START PASSAGE SHOWN

But I also think places as a gym, and again we will find different people, but if you have been in a reception or in a gym or whatever, you will most likely find that at least 50% are very commercially driven because there's often competitions around who also doing, don't you want the sneakers as well? At the gym, it's not sneakers, it might be a bar or whatever and sell another-

Linnea (22:54):

Banana.

Sofia (22:55):

Banana and a six-month subscription of gym. No, but I think you can try to look outside the box. Where can you find the people that have that eager but not necessarily done it already? Again, I think you also need to think about the onboarding process. How well equipped is that to actually get up and go in without knowing exactly how to, because of course if you look at skills from sales, one thing is that you have within you just to close deal.

(23:25):

I think me myself is an example of that. I didn't go to a proper sales school, but as a kid I was the one competing with myself and everyone at school to both win whatever thing that was popular back at that time to be the best, win the most, but also selling this Christmas advertising papers to get something back. But I don't know the formula. Then on the other side knowing how to run sales, there are multiple books out there. There is a formula of being great at doing a new analysis. I really remember training, we had at the former employer of mine where we did this exercise of someone were saying, "I really have a headache, what should I do?" My first was, "I have this paracetamol that you can have from me." She was like, "Maybe." The task was we should probably ask how does it feel?

(24:19):

Why do you think that happened? Is it related and did you just get it? Some analysis to understand because I went for the solution at once. Again, I mean, that is just sales tactics. But again, if you know that and me learning that, of course that helps me. One could also argue that if you did sales before, that could be a great way to start, too, but I don't think you should be focused on the need of being both have done sales before knowing nothing and also no recruitment from our point of view or the branch that we operate in. Try to define could it be either/or and then you also have multiple places to both advertise but also source.

END PASSAGE SHOWN

* **WORK REQUEST**: Reproduce the transcript above word for word, from "Why do you think" to "but also source.".

START LISTED RECORDS

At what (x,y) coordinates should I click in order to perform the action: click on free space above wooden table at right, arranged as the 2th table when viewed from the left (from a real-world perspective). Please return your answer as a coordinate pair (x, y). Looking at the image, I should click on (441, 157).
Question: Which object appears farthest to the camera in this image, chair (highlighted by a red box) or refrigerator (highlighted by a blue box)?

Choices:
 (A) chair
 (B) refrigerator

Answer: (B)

END LISTED RECORDS
START LISTED RECORDS

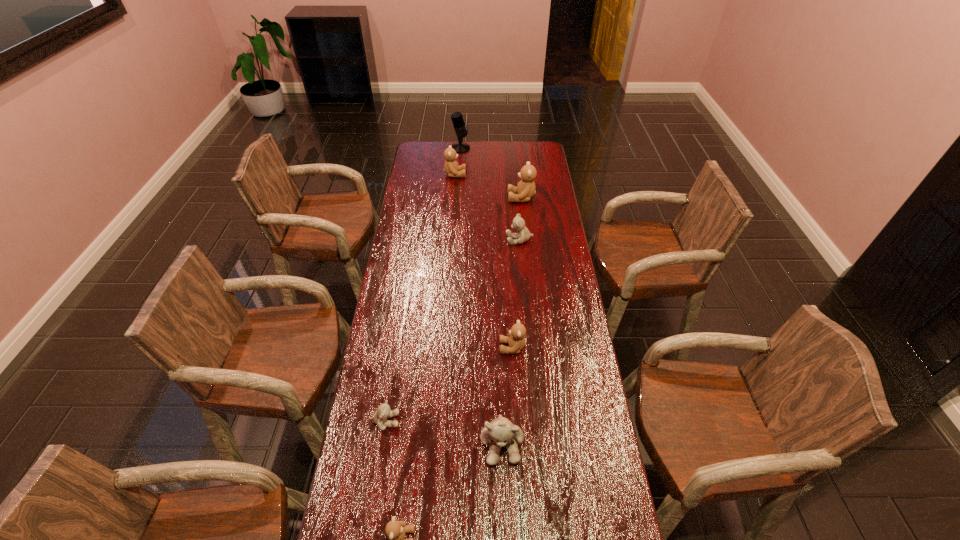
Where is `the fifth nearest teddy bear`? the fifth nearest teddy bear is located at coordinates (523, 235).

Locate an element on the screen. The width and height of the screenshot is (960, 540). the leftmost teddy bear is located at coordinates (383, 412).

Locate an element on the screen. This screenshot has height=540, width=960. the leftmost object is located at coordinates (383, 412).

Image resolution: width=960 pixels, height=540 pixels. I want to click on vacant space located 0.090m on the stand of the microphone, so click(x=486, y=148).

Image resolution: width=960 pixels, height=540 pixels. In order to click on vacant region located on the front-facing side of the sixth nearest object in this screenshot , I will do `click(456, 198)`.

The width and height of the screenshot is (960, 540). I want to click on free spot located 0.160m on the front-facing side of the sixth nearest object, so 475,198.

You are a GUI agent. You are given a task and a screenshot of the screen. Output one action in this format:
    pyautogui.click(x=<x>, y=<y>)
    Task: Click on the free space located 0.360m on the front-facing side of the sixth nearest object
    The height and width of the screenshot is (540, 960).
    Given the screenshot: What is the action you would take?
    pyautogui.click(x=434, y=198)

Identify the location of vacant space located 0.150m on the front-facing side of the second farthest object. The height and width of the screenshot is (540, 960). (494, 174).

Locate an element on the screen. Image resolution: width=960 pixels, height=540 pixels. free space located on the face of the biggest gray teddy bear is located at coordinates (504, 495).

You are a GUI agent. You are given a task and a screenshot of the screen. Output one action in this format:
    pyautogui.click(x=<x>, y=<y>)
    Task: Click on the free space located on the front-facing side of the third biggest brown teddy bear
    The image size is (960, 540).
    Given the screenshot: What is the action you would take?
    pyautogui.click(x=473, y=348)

END LISTED RECORDS
START LISTED RECORDS

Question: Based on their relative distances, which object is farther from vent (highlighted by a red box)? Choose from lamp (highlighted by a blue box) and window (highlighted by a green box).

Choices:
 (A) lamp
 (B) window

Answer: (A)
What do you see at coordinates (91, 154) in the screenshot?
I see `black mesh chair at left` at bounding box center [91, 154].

END LISTED RECORDS

* **ANSWER TO THE PROBLEM**:
Why do you think that happened? Is it related and did you just get it? Some analysis to understand because I went for the solution at once. Again, I mean, that is just sales tactics. But again, if you know that and me learning that, of course that helps me. One could also argue that if you did sales before, that could be a great way to start, too, but I don't think you should be focused on the need of being both have done sales before knowing nothing and also no recruitment from our point of view or the branch that we operate in. Try to define could it be either/or and then you also have multiple places to both advertise but also source.